**EXCERPTED TEXT:**

— Begin —

Jodah contributed one hold spell or power word: stun.
Teferi has only frozen stuff for small amounts of time. And cannot stop a sand wave 10 years of waiting for this? That is a letdown.
Meanwhile Raff has cast illusion magic, shield magic and apparently knows a spell that can get information out of people's mind. So why is Raff so much more versatile and getting show off depth of knowledge that Teferi and Jodah don't get to? So far all I asked is for Teferi to show the ability to fly, shield and telepathy skills he learned in the past before so not even new abilities here. All these seems to be skill Raff possess but sure significant feats of magic...SMFH.
And as for its okay if Teferi struggles and fails? Yeah that was what Time Spiral was they took pretty much everything from the character. I don't need to see him broken down more, its time for the rise. I want feats and wins and a showcase of intelligence, skill and power but apparently its wrong to ask they start immediately giving Teferi some of those. Meanwhile Jhoira is shown as the smartest and most competent person around from the start. She raises the Weatherlight, she organizes the team to fight Belzenlok, she leads the hunt for the spy at the Academy, She solved the maze, and she gets Teferi spark back. So far her only failing is not getting Danitha Capahsen to join the team. That is quite a good deal of accomplishments, and you expect Teferi to catch up how?
Who here really thinks Belzenlok is a big enough threat that a Resparked Teferi, Karn and Jaya cannot roll over him pretty easily? Not to mention WOTC is obviously going to let Lili get the final blow so how much chance do those three returning Oldwalkers get to shine? What I am supposed to be impressed with Teferi freezing a bunch of no name mooks. That doesn't account for Gideon, Jace and Chandra all getting a chance to shine as well cause you know WOTC won't leave their Golden Children out. Furthermore, we know Bolas is coming so its going to end on a Neutral at best. Cause Bolas is obviously leaving with Lili and cannot be defeated here.

— End —

**RECORDED DATA:**
— Begin —

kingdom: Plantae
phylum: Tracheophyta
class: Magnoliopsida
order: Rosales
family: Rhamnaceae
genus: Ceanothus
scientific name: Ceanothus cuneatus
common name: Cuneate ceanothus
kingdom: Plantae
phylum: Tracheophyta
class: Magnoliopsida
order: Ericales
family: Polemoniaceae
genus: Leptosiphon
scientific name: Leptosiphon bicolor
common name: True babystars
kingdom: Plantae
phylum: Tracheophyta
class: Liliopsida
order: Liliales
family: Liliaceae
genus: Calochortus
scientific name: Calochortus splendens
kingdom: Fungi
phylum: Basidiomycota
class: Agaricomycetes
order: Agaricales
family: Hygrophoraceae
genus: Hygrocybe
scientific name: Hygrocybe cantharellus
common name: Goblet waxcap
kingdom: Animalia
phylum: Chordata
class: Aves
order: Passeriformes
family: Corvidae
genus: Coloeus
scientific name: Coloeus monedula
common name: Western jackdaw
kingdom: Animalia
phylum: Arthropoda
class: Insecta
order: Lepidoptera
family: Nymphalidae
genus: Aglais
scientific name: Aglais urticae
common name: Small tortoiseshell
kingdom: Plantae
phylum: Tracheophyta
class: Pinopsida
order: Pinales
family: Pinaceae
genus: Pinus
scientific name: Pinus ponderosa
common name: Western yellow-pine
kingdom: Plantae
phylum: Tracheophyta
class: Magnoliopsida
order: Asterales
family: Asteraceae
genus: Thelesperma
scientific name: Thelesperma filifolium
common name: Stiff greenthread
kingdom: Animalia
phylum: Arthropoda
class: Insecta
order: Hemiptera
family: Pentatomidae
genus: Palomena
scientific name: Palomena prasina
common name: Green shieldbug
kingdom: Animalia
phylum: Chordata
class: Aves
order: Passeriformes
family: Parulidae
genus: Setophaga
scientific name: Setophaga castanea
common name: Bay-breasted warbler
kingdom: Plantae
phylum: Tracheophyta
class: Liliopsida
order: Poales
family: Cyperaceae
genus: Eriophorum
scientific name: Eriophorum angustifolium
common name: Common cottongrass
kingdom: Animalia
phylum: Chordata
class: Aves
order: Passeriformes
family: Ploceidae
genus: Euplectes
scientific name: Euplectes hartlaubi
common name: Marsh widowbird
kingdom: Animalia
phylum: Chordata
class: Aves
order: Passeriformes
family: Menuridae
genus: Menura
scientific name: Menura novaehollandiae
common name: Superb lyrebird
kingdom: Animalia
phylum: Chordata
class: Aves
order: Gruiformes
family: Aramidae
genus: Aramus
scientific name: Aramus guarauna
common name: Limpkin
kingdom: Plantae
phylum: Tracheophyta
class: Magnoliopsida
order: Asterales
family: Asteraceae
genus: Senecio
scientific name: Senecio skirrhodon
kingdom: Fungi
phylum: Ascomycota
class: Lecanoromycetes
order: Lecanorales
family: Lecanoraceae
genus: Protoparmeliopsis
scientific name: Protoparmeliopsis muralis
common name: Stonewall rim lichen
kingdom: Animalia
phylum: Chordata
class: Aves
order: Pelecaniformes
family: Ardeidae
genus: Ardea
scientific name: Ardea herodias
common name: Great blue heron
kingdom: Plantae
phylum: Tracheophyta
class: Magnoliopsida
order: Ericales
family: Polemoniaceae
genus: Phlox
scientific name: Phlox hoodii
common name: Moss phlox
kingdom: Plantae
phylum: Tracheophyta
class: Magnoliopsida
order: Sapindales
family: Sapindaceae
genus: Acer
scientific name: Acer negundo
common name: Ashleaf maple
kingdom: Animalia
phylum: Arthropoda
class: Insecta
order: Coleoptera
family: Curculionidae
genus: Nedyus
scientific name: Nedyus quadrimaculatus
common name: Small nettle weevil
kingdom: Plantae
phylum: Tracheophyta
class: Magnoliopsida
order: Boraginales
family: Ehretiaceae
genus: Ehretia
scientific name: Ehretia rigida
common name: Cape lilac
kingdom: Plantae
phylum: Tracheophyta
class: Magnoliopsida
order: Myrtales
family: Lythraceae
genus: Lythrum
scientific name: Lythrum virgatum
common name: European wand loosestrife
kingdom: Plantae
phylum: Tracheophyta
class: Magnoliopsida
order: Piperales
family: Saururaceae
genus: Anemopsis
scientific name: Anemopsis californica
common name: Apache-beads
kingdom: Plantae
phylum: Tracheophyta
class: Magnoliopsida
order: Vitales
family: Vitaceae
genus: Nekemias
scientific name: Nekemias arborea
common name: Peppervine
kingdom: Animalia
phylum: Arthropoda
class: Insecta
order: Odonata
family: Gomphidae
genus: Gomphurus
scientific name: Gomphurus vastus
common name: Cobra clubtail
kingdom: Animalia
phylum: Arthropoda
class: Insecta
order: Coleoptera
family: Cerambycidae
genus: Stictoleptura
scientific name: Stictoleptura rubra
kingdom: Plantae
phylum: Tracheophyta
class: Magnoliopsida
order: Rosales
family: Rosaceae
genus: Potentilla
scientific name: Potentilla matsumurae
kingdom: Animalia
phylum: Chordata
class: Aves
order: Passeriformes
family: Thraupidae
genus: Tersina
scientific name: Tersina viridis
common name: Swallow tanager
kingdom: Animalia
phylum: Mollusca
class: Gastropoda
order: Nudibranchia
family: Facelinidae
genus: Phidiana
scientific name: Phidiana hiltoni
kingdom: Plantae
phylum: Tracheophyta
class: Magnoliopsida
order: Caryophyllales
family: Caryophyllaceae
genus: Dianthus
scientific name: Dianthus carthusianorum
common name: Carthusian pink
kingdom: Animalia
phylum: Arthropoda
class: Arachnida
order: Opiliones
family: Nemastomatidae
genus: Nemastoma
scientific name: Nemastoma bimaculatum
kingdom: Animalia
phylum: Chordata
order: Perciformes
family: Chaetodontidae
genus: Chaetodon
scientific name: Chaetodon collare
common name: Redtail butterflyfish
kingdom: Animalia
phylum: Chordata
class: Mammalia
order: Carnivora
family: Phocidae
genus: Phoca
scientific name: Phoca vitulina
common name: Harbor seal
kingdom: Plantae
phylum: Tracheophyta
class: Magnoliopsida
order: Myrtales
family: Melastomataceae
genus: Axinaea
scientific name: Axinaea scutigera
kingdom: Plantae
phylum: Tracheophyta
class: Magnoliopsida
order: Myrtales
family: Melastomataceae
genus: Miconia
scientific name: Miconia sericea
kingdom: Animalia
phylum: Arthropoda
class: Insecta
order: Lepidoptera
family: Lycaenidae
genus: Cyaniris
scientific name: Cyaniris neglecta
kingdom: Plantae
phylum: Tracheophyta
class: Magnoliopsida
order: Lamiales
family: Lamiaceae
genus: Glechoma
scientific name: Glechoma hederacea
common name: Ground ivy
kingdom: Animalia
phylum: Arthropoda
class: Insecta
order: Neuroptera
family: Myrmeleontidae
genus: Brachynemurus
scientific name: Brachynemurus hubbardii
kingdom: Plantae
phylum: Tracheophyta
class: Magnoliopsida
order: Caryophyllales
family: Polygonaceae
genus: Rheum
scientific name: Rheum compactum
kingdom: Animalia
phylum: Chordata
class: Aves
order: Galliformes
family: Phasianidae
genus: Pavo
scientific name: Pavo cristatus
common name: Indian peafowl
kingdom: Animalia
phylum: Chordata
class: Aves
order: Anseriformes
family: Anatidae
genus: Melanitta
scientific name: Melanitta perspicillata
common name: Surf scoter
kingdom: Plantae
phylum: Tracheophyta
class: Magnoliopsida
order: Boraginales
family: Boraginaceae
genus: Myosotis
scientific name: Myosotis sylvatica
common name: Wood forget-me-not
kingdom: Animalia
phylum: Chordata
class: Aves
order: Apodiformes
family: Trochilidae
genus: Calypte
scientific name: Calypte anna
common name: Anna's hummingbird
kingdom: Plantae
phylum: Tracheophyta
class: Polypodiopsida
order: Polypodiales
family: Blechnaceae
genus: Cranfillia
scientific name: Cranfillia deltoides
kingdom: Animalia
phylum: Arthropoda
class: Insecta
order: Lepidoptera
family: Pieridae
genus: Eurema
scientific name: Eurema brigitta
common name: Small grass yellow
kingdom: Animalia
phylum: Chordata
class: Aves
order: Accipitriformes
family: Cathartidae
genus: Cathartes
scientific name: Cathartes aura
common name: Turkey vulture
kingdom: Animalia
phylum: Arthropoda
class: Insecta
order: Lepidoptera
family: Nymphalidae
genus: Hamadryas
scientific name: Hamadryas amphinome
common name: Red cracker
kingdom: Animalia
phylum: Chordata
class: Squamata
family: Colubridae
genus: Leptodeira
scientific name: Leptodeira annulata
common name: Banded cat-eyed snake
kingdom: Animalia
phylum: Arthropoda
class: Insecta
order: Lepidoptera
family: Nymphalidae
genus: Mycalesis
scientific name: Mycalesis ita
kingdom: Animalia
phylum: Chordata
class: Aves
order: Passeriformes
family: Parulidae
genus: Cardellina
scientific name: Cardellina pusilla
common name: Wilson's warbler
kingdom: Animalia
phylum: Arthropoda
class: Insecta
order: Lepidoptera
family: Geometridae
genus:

— End —

**TASK INSTRUCTIONS:**
Sum up the post about Teferi in two sentences.

**FINAL RESULT:**
The writer complains that Teferi and Jodah have shown little magic so far, while Raff has used many kinds of spells and Jhoira has piled up wins like raising the Weatherlight and getting Teferi's spark back. After Time Spiral took nearly everything from Teferi, the writer wants him to start showing skill and power now but doubts he will get the chance, since Belzenlok seems too weak a threat, Lili is expected to land the final blow, and Bolas is expected to leave with her.